*** Begin section ***

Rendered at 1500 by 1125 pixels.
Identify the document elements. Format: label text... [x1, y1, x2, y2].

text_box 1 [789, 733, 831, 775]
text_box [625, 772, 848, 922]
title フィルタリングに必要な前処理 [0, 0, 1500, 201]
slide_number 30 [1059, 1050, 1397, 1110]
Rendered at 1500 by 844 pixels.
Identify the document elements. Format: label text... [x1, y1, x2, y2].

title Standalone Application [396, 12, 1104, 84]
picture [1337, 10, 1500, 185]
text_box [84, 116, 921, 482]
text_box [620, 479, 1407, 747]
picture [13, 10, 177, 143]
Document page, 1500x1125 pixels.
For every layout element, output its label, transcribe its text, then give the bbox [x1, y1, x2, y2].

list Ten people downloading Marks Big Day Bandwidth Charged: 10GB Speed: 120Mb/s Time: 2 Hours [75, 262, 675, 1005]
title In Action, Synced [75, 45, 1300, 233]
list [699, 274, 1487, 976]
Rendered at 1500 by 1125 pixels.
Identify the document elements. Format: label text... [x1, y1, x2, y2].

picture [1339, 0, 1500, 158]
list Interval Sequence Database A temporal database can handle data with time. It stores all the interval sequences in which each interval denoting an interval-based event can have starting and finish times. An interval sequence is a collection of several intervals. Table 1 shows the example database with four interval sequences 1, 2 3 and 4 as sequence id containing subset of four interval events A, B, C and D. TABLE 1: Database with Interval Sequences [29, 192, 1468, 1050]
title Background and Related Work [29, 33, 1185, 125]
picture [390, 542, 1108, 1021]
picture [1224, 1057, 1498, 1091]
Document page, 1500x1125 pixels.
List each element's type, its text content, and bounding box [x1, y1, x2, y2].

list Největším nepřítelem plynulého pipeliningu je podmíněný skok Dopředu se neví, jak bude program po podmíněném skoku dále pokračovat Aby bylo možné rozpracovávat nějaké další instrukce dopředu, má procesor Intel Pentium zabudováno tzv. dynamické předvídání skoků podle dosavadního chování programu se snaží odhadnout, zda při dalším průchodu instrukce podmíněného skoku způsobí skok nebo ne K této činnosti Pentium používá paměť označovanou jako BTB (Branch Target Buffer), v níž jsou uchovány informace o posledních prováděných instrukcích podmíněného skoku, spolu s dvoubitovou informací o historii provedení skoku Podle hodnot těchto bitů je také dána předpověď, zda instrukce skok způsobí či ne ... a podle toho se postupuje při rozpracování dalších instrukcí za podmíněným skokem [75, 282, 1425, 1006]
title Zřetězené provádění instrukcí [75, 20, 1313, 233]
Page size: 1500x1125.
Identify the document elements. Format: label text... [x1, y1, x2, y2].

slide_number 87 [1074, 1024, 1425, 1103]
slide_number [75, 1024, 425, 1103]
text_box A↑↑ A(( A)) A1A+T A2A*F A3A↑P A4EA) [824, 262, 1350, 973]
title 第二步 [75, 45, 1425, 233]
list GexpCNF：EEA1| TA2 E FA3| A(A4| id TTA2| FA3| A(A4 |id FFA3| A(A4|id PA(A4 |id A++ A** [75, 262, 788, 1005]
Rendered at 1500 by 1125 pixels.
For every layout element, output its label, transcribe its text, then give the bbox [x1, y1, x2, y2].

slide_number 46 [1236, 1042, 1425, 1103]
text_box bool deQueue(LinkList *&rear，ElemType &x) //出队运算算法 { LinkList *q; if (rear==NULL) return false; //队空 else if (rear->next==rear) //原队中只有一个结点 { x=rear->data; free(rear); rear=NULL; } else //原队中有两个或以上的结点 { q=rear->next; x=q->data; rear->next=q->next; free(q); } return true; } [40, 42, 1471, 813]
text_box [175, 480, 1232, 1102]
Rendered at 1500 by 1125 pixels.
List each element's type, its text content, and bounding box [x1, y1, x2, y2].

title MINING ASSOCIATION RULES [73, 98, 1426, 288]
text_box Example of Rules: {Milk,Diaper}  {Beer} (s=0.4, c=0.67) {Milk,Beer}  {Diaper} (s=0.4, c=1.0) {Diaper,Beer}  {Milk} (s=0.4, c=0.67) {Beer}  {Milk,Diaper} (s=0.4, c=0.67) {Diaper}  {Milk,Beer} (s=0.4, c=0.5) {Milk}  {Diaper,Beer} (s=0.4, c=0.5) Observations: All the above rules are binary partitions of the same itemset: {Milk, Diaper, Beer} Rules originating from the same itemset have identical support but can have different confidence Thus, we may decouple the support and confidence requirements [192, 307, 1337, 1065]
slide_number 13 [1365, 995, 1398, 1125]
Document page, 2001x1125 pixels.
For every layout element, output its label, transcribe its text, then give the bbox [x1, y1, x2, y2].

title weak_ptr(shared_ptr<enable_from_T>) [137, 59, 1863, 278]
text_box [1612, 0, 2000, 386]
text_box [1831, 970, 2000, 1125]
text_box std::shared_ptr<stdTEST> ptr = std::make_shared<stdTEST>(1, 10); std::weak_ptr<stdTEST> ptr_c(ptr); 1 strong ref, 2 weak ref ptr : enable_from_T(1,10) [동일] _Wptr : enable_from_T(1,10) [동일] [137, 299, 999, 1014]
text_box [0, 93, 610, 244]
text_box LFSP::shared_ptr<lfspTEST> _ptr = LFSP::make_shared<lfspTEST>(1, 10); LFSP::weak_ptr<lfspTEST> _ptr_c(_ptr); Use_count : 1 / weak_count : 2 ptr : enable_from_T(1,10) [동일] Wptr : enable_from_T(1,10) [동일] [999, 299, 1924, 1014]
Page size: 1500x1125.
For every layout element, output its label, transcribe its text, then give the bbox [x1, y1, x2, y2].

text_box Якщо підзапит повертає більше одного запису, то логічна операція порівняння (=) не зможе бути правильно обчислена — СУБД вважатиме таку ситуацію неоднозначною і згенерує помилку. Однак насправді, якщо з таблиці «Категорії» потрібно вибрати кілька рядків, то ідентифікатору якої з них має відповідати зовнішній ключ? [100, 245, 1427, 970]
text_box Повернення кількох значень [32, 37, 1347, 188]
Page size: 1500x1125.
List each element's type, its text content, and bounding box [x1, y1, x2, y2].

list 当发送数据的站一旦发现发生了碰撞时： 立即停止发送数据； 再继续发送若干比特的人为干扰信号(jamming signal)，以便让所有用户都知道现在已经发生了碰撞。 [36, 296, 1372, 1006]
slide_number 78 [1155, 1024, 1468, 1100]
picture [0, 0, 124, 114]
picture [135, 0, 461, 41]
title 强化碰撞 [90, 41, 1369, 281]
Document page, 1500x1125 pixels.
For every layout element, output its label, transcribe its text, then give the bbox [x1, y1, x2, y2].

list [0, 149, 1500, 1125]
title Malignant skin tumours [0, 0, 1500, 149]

*** End section ***

▶ Task to carry out
Reproduce, word for word, all of the entries above.

▶ Answer to this exercise
Rendered at 1500 by 1125 pixels.
Identify the document elements. Format: label text... [x1, y1, x2, y2].

text_box 1 [789, 733, 831, 775]
text_box [625, 772, 848, 922]
title フィルタリングに必要な前処理 [0, 0, 1500, 201]
slide_number 30 [1059, 1050, 1397, 1110]
Rendered at 1500 by 844 pixels.
Identify the document elements. Format: label text... [x1, y1, x2, y2].

title Standalone Application [396, 12, 1104, 84]
picture [1337, 10, 1500, 185]
text_box [84, 116, 921, 482]
text_box [620, 479, 1407, 747]
picture [13, 10, 177, 143]
Document page, 1500x1125 pixels.
For every layout element, output its label, transcribe its text, then give the bbox [x1, y1, x2, y2].

list Ten people downloading Marks Big Day Bandwidth Charged: 10GB Speed: 120Mb/s Time: 2 Hours [75, 262, 675, 1005]
title In Action, Synced [75, 45, 1300, 233]
list [699, 274, 1487, 976]
Rendered at 1500 by 1125 pixels.
Identify the document elements. Format: label text... [x1, y1, x2, y2].

picture [1339, 0, 1500, 158]
list Interval Sequence Database A temporal database can handle data with time. It stores all the interval sequences in which each interval denoting an interval-based event can have starting and finish times. An interval sequence is a collection of several intervals. Table 1 shows the example database with four interval sequences 1, 2 3 and 4 as sequence id containing subset of four interval events A, B, C and D. TABLE 1: Database with Interval Sequences [29, 192, 1468, 1050]
title Background and Related Work [29, 33, 1185, 125]
picture [390, 542, 1108, 1021]
picture [1224, 1057, 1498, 1091]
Document page, 1500x1125 pixels.
List each element's type, its text content, and bounding box [x1, y1, x2, y2].

list Největším nepřítelem plynulého pipeliningu je podmíněný skok Dopředu se neví, jak bude program po podmíněném skoku dále pokračovat Aby bylo možné rozpracovávat nějaké další instrukce dopředu, má procesor Intel Pentium zabudováno tzv. dynamické předvídání skoků podle dosavadního chování programu se snaží odhadnout, zda při dalším průchodu instrukce podmíněného skoku způsobí skok nebo ne K této činnosti Pentium používá paměť označovanou jako BTB (Branch Target Buffer), v níž jsou uchovány informace o posledních prováděných instrukcích podmíněného skoku, spolu s dvoubitovou informací o historii provedení skoku Podle hodnot těchto bitů je také dána předpověď, zda instrukce skok způsobí či ne ... a podle toho se postupuje při rozpracování dalších instrukcí za podmíněným skokem [75, 282, 1425, 1006]
title Zřetězené provádění instrukcí [75, 20, 1313, 233]
Page size: 1500x1125.
Identify the document elements. Format: label text... [x1, y1, x2, y2].

slide_number 87 [1074, 1024, 1425, 1103]
slide_number [75, 1024, 425, 1103]
text_box A↑↑ A(( A)) A1A+T A2A*F A3A↑P A4EA) [824, 262, 1350, 973]
title 第二步 [75, 45, 1425, 233]
list GexpCNF：EEA1| TA2 E FA3| A(A4| id TTA2| FA3| A(A4 |id FFA3| A(A4|id PA(A4 |id A++ A** [75, 262, 788, 1005]
Rendered at 1500 by 1125 pixels.
For every layout element, output its label, transcribe its text, then give the bbox [x1, y1, x2, y2].

slide_number 46 [1236, 1042, 1425, 1103]
text_box bool deQueue(LinkList *&rear，ElemType &x) //出队运算算法 { LinkList *q; if (rear==NULL) return false; //队空 else if (rear->next==rear) //原队中只有一个结点 { x=rear->data; free(rear); rear=NULL; } else //原队中有两个或以上的结点 { q=rear->next; x=q->data; rear->next=q->next; free(q); } return true; } [40, 42, 1471, 813]
text_box [175, 480, 1232, 1102]
Rendered at 1500 by 1125 pixels.
List each element's type, its text content, and bounding box [x1, y1, x2, y2].

title MINING ASSOCIATION RULES [73, 98, 1426, 288]
text_box Example of Rules: {Milk,Diaper}  {Beer} (s=0.4, c=0.67) {Milk,Beer}  {Diaper} (s=0.4, c=1.0) {Diaper,Beer}  {Milk} (s=0.4, c=0.67) {Beer}  {Milk,Diaper} (s=0.4, c=0.67) {Diaper}  {Milk,Beer} (s=0.4, c=0.5) {Milk}  {Diaper,Beer} (s=0.4, c=0.5) Observations: All the above rules are binary partitions of the same itemset: {Milk, Diaper, Beer} Rules originating from the same itemset have identical support but can have different confidence Thus, we may decouple the support and confidence requirements [192, 307, 1337, 1065]
slide_number 13 [1365, 995, 1398, 1125]
Document page, 2001x1125 pixels.
For every layout element, output its label, transcribe its text, then give the bbox [x1, y1, x2, y2].

title weak_ptr(shared_ptr<enable_from_T>) [137, 59, 1863, 278]
text_box [1612, 0, 2000, 386]
text_box [1831, 970, 2000, 1125]
text_box std::shared_ptr<stdTEST> ptr = std::make_shared<stdTEST>(1, 10); std::weak_ptr<stdTEST> ptr_c(ptr); 1 strong ref, 2 weak ref ptr : enable_from_T(1,10) [동일] _Wptr : enable_from_T(1,10) [동일] [137, 299, 999, 1014]
text_box [0, 93, 610, 244]
text_box LFSP::shared_ptr<lfspTEST> _ptr = LFSP::make_shared<lfspTEST>(1, 10); LFSP::weak_ptr<lfspTEST> _ptr_c(_ptr); Use_count : 1 / weak_count : 2 ptr : enable_from_T(1,10) [동일] Wptr : enable_from_T(1,10) [동일] [999, 299, 1924, 1014]
Page size: 1500x1125.
For every layout element, output its label, transcribe its text, then give the bbox [x1, y1, x2, y2].

text_box Якщо підзапит повертає більше одного запису, то логічна операція порівняння (=) не зможе бути правильно обчислена — СУБД вважатиме таку ситуацію неоднозначною і згенерує помилку. Однак насправді, якщо з таблиці «Категорії» потрібно вибрати кілька рядків, то ідентифікатору якої з них має відповідати зовнішній ключ? [100, 245, 1427, 970]
text_box Повернення кількох значень [32, 37, 1347, 188]
Page size: 1500x1125.
List each element's type, its text content, and bounding box [x1, y1, x2, y2].

list 当发送数据的站一旦发现发生了碰撞时： 立即停止发送数据； 再继续发送若干比特的人为干扰信号(jamming signal)，以便让所有用户都知道现在已经发生了碰撞。 [36, 296, 1372, 1006]
slide_number 78 [1155, 1024, 1468, 1100]
picture [0, 0, 124, 114]
picture [135, 0, 461, 41]
title 强化碰撞 [90, 41, 1369, 281]
Document page, 1500x1125 pixels.
For every layout element, output its label, transcribe its text, then give the bbox [x1, y1, x2, y2].

list [0, 149, 1500, 1125]
title Malignant skin tumours [0, 0, 1500, 149]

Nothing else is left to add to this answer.